• WORK ITEM:
Look through the data below for the line with "thumb cmc: (1142, 810)", and transcribe it exactly together with each line after it up to and including the line with "index mcp: (262, 244)". Give nothing else.

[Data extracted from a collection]
^^^^^^^^

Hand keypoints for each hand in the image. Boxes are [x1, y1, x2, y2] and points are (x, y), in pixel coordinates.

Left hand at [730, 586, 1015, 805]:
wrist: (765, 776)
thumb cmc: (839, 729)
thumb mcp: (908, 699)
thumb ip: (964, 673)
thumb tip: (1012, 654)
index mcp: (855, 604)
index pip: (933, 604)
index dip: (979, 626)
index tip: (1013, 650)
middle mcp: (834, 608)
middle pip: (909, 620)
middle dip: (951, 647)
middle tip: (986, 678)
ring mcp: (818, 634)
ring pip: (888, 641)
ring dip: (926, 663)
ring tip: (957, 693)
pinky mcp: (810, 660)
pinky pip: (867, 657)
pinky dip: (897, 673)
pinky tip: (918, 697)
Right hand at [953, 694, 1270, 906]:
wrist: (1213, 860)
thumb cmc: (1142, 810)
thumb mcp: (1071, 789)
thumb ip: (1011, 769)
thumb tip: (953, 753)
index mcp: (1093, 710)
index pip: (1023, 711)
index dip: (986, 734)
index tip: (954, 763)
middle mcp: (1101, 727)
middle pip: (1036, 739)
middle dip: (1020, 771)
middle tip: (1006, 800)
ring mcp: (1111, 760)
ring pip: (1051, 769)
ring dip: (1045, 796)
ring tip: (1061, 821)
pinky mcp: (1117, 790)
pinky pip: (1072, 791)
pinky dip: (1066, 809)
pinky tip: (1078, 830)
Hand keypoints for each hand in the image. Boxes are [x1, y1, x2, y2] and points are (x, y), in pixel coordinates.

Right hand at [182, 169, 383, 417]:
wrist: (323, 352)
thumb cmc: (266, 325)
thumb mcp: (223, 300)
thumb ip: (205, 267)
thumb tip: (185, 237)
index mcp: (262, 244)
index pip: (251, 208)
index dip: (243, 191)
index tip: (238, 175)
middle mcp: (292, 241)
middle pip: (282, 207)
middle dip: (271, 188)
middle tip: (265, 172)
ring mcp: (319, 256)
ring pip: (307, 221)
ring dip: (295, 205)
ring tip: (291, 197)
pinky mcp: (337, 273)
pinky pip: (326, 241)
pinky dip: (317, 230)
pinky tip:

^^^^^^^^

• ANSWER TO THIS TASK:
thumb cmc: (1142, 810)
thumb mcp: (1071, 789)
thumb ip: (1011, 769)
thumb tip: (953, 753)
index mcp: (1093, 710)
index pip: (1023, 711)
index dip: (986, 734)
index tip: (954, 763)
middle mcp: (1101, 727)
middle pip: (1036, 739)
middle dip: (1020, 771)
middle tip: (1006, 800)
ring mcp: (1111, 760)
ring pip: (1051, 769)
ring dip: (1045, 796)
ring tip: (1061, 821)
pinky mcp: (1117, 790)
pinky pip: (1072, 791)
pinky dip: (1066, 809)
pinky tip: (1078, 830)
Hand keypoints for each hand in the image. Boxes are [x1, y1, x2, y2] and points are (x, y), in pixel coordinates.

Right hand at [182, 169, 383, 417]:
wrist: (323, 352)
thumb cmc: (266, 325)
thumb mcp: (223, 300)
thumb ip: (205, 267)
thumb tip: (185, 237)
index mcp: (262, 244)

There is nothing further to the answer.